(Text for analysis):
BEGIN

A Life In Stolen Moments
Ken Kenny, our Dad, was many things in his lifetime, and among them was Marine Radio Officer in the Merchant Navy. He qualified and first went to sea in 1950 and sailed for about 10 years, coming ashore for good in his late twenties. He could always be coaxed into talking about the years he spent at sea. He loved telling people about this period because it took him and his listeners on a journey to places we’d all heard of, but that he’d been to, and come away with a story, or sometimes several.
If I have borrowed the subtitle for this piece from My Life In A Stolen Moment1 where a young man tells the story of how he left his hometown to make it in the big city, it is because I recently turned up a letter from Ken where he gave the backstory to his leaving his hometown and going to sea. Both tell coming-of-age stories which are based on actual events, while both remain stories. Re-reading Dad’s letter the other day reminded me of an audio recording, made in a stolen moment in 2019, where he talks in more detail about one of his very first trips with his own inimitable oral delivery. They seemed to weave together naturally enough to give this post.

END

(Data excerpts):
BEGIN

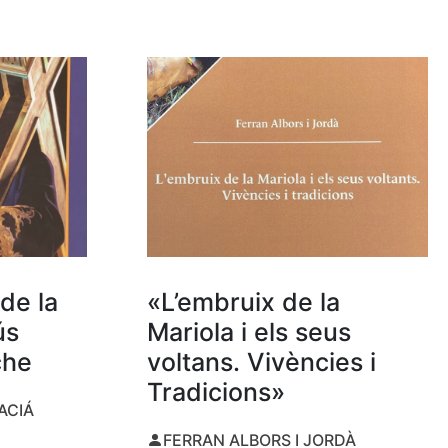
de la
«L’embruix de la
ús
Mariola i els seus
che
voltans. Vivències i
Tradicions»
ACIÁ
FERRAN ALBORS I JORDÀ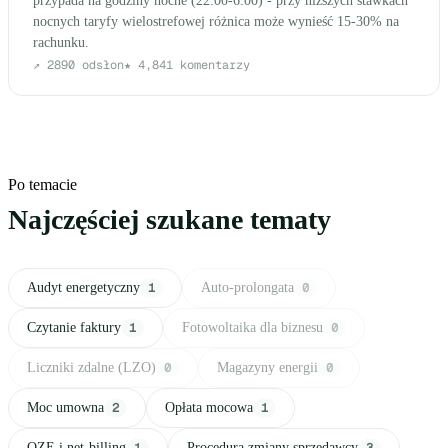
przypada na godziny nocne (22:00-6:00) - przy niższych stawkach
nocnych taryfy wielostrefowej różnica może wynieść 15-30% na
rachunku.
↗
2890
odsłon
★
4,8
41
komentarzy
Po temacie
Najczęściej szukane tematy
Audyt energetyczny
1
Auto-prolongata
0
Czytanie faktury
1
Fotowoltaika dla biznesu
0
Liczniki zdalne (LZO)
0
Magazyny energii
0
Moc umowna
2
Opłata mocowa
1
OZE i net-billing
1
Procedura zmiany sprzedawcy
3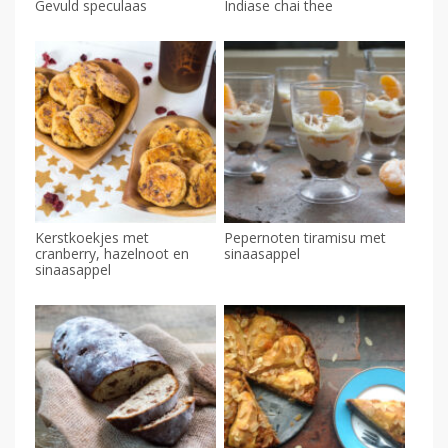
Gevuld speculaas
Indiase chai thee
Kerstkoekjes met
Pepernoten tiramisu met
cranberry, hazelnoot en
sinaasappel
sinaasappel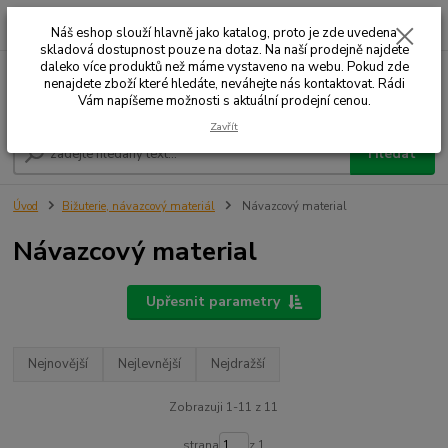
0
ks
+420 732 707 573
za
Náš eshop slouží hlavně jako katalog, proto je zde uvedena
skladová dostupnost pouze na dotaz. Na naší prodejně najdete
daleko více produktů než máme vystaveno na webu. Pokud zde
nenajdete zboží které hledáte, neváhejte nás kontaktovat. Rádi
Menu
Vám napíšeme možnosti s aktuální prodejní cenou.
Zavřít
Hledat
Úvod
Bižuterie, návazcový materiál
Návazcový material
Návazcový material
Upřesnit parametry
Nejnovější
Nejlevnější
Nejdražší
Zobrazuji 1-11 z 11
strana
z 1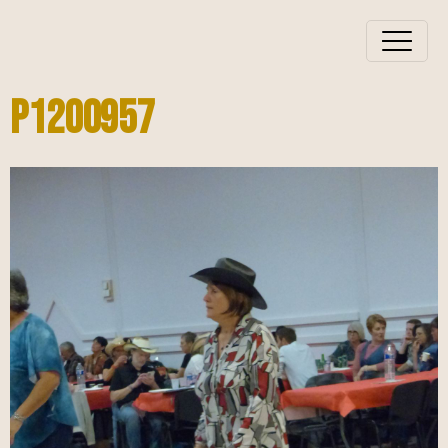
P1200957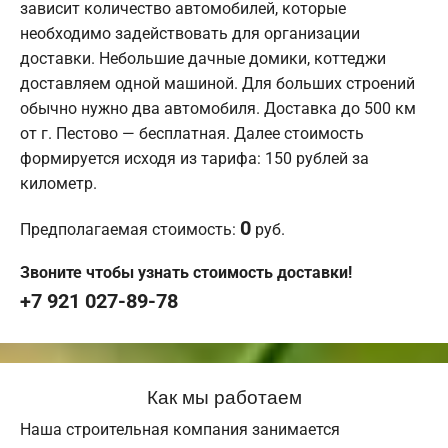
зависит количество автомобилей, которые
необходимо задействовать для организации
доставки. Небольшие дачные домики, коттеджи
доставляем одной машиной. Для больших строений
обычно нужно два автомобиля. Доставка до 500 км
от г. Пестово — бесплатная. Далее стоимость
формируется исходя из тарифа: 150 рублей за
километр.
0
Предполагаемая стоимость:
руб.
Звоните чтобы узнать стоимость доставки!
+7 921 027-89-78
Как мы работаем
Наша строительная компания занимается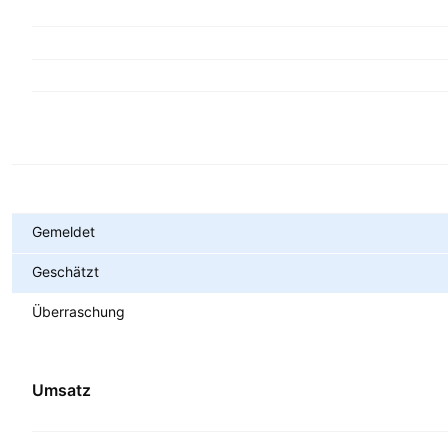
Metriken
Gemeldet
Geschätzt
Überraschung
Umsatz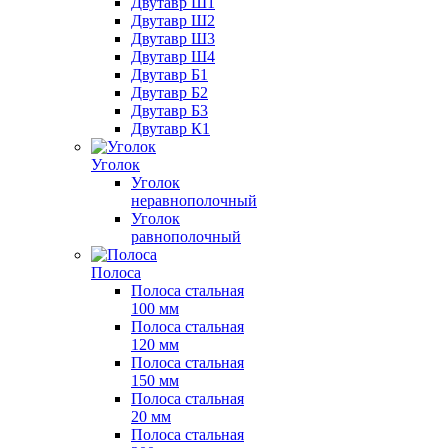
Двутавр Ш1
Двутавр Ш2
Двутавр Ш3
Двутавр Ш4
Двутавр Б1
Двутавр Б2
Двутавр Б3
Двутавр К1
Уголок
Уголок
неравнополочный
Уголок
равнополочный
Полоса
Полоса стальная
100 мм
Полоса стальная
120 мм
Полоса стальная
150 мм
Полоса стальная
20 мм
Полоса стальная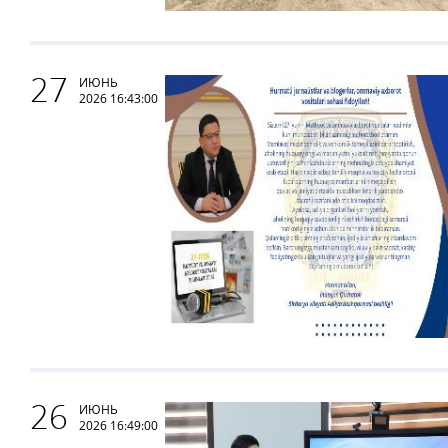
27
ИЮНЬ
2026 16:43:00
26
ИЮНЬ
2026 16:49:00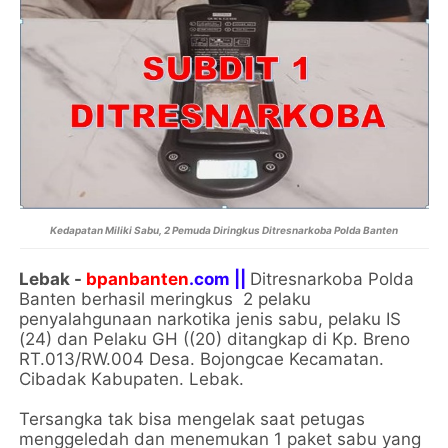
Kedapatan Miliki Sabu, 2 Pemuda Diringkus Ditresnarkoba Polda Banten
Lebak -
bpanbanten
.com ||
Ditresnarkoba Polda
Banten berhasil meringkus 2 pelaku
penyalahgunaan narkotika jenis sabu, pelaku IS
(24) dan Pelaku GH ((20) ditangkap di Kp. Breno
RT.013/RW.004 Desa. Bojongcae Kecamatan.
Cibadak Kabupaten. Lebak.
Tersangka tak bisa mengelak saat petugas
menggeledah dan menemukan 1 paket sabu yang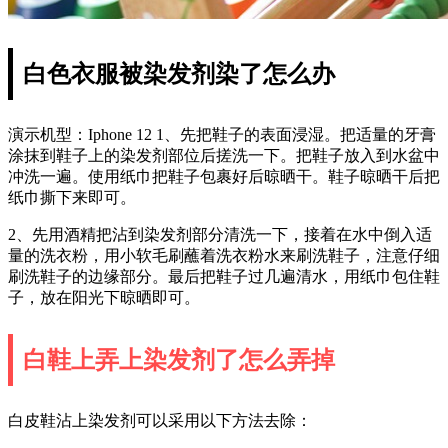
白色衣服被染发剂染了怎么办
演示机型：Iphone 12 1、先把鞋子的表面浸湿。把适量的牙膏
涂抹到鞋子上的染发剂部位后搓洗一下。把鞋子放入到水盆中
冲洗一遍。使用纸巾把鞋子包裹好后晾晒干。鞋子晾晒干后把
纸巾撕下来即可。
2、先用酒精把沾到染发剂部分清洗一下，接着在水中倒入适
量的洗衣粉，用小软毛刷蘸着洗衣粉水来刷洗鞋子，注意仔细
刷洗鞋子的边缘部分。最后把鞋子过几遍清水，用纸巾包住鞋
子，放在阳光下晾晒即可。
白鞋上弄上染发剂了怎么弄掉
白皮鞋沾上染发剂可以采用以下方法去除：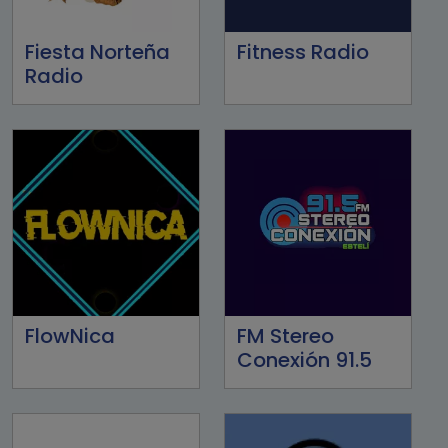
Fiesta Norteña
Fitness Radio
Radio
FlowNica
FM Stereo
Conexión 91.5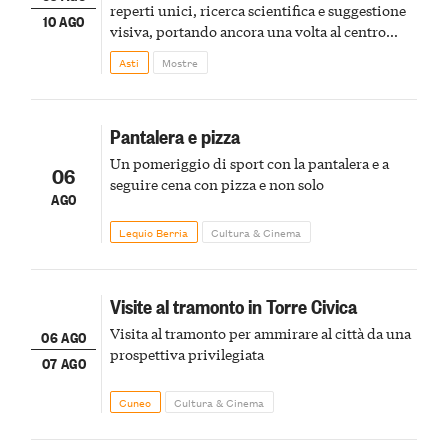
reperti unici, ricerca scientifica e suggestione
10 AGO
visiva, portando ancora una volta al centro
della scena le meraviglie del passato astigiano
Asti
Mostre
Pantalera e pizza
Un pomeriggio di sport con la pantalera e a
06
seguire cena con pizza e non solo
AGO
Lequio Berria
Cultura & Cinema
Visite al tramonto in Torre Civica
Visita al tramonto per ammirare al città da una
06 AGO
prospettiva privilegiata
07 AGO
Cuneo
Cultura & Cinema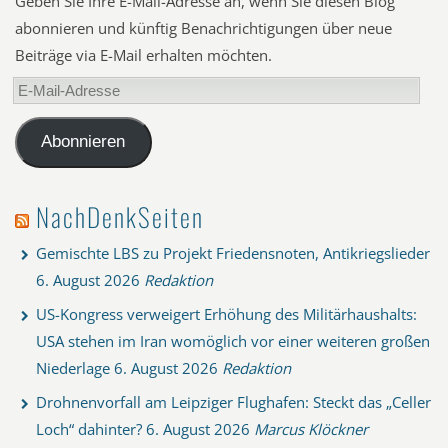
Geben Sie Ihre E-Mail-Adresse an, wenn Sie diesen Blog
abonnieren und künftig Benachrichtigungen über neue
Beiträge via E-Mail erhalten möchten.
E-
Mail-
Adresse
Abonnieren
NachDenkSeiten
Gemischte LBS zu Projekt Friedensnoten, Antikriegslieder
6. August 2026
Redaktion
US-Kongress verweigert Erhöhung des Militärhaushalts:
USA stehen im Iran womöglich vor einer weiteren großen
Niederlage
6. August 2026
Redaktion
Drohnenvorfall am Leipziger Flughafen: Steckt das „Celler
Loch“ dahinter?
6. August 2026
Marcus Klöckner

END

(Task 1):
In the piece about Ken Kenny's years at sea, in what year did he qualify and first go to sea?
(Task 2):
Go on with the piece about Ken Kenny's years at sea, starting right after its final sentence.
The rows are separate material, unrelated to the piece about Ken Kenny's years at sea.

(Your response 1):
1950

(Your response 2):
Catching sea fever
Ken was a Dublin teenager during the late 1940s when British shipping companies were looking to Ireland for new recruits to step into the space left by the loss of more than one generation of seafarers and ships during World War Two. In a letter from 1993 when he was 61, he nuanced the personal story behind his own decision to sign up :

My interest in seafaring came largely from books. My education was a wreck, I bunked school regularly for my last year, spending my days between the library, the docks and the cinema. Surprise, surprise, I still managed an Honours School Certificate, but the family had abandoned hope of me as an academic. We had a neighbour who went to sea as a Radio Officer, he passed through a Commercial College and went free lance on Panamanian ships – relatively big money at the time and his mother was always telling mine of large cheques arriving. That probably helped when I promoted the idea of my going to Technical College and, once qualified, to sea.
If this wish to go to sea conveniently coincided with what his mother was hearing from her neighbour, young Ken had also had further encouragement from his Uncle Bertie Farrell. He was a retired missionary, full of travel stories after years in Kenya, who was then in a nursing home in Blackrock, a 30-minute bike ride from Dad’s house in Rathmines. By way of thanks for Ken’s delivery of the weekly bottle of brandy supplied by the family, Bertie would draw his nephew out of himself and tell him about the wide world beyond the closed society of Dublin :
My vision whenever I watched a ship sail away was filled in, and I realised that the world was my oyster. Even if I was timid still.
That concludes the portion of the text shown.